Question

Find two positive numbers x and y such that x+y=60 and xy is maximum?

Answer 1

Hint: Start by finding the AM and GM of x and y which are $\dfrac{x+y}{2}$ and $\sqrt{xy}$ , respectively. Now we know that AM is always greater than or equal to GM of two positive numbers. Also, for xy to be maximum $\sqrt{xy}$ should be maximum. So, we will take AM=GM and solve to get the maximum value of xy.
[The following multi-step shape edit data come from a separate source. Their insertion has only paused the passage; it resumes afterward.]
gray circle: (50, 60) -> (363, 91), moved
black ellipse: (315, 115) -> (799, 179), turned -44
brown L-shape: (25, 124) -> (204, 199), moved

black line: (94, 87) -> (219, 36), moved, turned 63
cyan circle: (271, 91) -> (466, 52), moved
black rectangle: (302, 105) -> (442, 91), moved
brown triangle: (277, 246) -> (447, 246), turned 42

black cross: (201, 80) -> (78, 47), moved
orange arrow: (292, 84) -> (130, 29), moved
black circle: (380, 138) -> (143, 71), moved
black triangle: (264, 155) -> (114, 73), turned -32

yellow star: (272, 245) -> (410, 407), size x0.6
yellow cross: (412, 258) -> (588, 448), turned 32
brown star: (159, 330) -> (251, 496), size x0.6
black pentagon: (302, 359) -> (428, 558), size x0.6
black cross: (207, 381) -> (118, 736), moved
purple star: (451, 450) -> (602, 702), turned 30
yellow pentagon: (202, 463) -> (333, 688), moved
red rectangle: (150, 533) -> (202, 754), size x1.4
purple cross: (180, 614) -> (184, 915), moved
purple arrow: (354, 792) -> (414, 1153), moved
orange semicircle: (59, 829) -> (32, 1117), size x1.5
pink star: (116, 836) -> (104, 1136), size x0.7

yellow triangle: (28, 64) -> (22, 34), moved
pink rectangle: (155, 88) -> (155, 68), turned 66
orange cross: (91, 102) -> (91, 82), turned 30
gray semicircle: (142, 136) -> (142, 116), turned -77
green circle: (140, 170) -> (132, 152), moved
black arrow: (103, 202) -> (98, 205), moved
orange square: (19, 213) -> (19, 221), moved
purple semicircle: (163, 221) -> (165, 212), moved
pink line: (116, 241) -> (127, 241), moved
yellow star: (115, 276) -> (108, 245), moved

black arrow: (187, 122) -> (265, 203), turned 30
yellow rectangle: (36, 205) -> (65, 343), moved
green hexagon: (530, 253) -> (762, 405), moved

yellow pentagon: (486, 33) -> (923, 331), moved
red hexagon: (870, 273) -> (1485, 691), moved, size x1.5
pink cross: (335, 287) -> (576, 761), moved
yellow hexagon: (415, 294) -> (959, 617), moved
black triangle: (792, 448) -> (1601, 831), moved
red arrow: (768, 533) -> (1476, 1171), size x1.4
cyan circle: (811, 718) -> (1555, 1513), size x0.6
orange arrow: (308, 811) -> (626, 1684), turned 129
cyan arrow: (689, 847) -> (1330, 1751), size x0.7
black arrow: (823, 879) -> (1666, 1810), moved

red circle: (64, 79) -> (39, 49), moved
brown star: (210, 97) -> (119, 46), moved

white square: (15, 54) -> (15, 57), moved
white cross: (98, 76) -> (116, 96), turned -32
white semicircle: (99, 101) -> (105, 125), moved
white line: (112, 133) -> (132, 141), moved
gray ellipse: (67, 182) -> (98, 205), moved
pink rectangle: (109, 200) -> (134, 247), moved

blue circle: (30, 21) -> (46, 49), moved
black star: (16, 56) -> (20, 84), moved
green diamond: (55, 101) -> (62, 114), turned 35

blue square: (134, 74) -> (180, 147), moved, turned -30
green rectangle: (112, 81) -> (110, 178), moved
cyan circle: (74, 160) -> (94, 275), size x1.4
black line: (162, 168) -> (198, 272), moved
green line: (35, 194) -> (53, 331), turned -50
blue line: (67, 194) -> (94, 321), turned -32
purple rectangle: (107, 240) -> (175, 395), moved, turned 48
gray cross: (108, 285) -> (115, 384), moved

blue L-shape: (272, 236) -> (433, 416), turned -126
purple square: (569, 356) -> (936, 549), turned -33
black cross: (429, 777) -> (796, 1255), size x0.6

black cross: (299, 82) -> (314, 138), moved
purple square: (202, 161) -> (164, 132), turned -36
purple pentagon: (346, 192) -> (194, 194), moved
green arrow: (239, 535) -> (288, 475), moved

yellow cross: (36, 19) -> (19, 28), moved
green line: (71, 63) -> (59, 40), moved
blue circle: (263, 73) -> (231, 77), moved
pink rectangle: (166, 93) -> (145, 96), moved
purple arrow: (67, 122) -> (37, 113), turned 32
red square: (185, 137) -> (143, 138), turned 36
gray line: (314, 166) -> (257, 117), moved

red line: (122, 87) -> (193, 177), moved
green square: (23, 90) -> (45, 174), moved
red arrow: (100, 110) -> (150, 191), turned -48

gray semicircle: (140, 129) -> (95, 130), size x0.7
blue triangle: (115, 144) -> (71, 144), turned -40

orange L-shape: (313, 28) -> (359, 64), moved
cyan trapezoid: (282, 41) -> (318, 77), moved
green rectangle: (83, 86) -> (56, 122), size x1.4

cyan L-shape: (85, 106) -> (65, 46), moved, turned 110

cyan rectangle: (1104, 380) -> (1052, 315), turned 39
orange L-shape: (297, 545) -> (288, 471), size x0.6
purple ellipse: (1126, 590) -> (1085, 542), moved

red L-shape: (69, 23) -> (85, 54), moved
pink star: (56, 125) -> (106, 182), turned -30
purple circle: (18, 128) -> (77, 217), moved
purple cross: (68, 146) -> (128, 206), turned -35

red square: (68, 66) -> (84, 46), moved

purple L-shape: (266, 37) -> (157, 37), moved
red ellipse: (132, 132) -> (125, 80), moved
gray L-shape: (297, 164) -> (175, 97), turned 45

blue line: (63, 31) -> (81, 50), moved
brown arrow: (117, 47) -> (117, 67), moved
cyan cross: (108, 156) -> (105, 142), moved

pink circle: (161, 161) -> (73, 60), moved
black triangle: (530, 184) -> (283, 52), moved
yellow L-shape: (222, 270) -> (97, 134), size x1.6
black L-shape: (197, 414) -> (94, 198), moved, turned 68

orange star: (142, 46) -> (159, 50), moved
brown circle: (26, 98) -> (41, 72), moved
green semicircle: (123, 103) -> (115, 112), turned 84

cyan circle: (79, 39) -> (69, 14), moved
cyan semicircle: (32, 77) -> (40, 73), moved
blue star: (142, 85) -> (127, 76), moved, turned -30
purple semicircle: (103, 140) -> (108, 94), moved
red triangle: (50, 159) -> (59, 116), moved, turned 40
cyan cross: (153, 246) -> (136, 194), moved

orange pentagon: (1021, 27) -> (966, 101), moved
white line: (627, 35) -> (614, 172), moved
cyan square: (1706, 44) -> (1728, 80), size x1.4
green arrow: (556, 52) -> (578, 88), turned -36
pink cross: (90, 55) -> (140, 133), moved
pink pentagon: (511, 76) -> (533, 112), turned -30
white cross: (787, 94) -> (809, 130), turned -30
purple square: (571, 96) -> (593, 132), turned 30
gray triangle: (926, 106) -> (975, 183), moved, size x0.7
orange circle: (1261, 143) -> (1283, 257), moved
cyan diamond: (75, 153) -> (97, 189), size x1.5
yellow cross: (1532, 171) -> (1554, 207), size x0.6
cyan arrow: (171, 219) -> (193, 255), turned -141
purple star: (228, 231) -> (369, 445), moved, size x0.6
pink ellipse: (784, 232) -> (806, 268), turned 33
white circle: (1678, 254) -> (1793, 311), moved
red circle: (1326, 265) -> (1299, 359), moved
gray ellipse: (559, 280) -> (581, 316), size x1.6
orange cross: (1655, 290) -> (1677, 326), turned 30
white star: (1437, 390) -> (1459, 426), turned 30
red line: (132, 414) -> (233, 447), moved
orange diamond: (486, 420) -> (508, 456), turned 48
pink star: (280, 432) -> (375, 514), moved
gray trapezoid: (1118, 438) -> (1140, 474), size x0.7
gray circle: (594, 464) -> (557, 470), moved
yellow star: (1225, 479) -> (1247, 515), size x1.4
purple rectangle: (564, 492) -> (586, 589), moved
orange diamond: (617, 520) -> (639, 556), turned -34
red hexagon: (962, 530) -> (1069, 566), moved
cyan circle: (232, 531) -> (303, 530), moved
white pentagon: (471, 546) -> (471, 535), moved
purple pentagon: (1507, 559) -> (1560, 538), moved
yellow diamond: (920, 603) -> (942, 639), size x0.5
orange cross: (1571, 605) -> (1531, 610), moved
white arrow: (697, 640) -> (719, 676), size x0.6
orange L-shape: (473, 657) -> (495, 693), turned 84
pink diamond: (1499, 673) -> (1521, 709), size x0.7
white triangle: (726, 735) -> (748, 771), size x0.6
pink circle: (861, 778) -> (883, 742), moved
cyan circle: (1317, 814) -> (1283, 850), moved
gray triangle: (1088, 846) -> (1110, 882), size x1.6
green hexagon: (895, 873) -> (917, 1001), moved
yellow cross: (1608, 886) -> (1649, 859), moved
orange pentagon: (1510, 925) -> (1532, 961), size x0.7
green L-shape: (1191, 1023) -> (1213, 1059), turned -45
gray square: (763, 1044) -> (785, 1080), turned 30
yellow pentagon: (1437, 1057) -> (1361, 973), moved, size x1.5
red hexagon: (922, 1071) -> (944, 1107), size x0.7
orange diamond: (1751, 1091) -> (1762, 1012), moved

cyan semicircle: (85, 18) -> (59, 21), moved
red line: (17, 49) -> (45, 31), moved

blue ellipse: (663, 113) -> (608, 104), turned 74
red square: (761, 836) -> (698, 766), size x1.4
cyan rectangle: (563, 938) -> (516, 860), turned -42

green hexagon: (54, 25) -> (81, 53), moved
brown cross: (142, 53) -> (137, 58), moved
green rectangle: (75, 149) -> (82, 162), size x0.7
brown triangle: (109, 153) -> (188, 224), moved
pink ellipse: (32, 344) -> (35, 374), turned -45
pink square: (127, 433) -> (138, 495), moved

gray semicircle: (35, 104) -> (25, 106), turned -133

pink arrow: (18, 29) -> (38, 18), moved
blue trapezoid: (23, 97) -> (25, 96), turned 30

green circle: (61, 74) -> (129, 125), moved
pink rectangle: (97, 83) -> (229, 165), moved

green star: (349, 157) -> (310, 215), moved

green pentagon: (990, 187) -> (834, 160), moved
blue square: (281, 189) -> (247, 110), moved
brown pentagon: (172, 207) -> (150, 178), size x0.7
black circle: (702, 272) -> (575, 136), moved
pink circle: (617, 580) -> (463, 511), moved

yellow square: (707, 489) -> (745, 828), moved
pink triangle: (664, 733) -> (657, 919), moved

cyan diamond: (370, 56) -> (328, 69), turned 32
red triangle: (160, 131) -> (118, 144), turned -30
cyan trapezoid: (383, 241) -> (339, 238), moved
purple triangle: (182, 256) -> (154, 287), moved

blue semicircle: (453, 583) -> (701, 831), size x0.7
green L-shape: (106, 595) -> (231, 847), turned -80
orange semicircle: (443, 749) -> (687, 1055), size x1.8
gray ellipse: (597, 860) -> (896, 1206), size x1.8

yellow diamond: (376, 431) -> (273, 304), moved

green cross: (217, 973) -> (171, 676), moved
Complete step-by-step answer:
Let us start the solution to the above question by finding the AM and GM of the two numbers x and y. We know that the AM of two numbers is equal to half of the sum of the two numbers while the GM is the root of the product of the two numbers.
So, AM and GM of x and y are $\dfrac{x+y}{2}$ and $\sqrt{xy}$ , respectively.
Now we know that AM is always greater than or equal to GM of two positive numbers and x and y both are positive.
$\therefore \dfrac{x+y}{2}\ge \sqrt{xy}$
Also, for xy to be maximum $\sqrt{xy}$ should be maximum. So, we will take AM=GM and solve to get the maximum value of xy.
$\therefore \dfrac{x+y}{2}=\sqrt{xy}$
Now we will put the value x+y=60. On doing so, we get
$\dfrac{60}{2}=\sqrt{xy}$
$\Rightarrow 30=\sqrt{xy}$
So, we will square both sides of the equation and we know that square of 30 is equal to 900.
$xy=900$
Therefore, the maximum value of xy is equal to 900.
Now as we have taken AP=GP, we know that the numbers for which the AP=GP are equal. So, x=y.
So, if we put x=y in x+y=60, we get
$2x=60$
$\Rightarrow x=30$
Therefore, we can conclude that x=y=30.

Note: Remember that for two positive real numbers, $AM\ge GM\ge HM$ . Also, if AM=HM=GM, we can say that both the numbers are equal and the value we are having is the maximum value of their GM and HM, as we did in the above question. If you want, you can solve the above question without using the fact the numbers are equal by solving the two equations x+y=60 and xy=900, but that would be time consuming.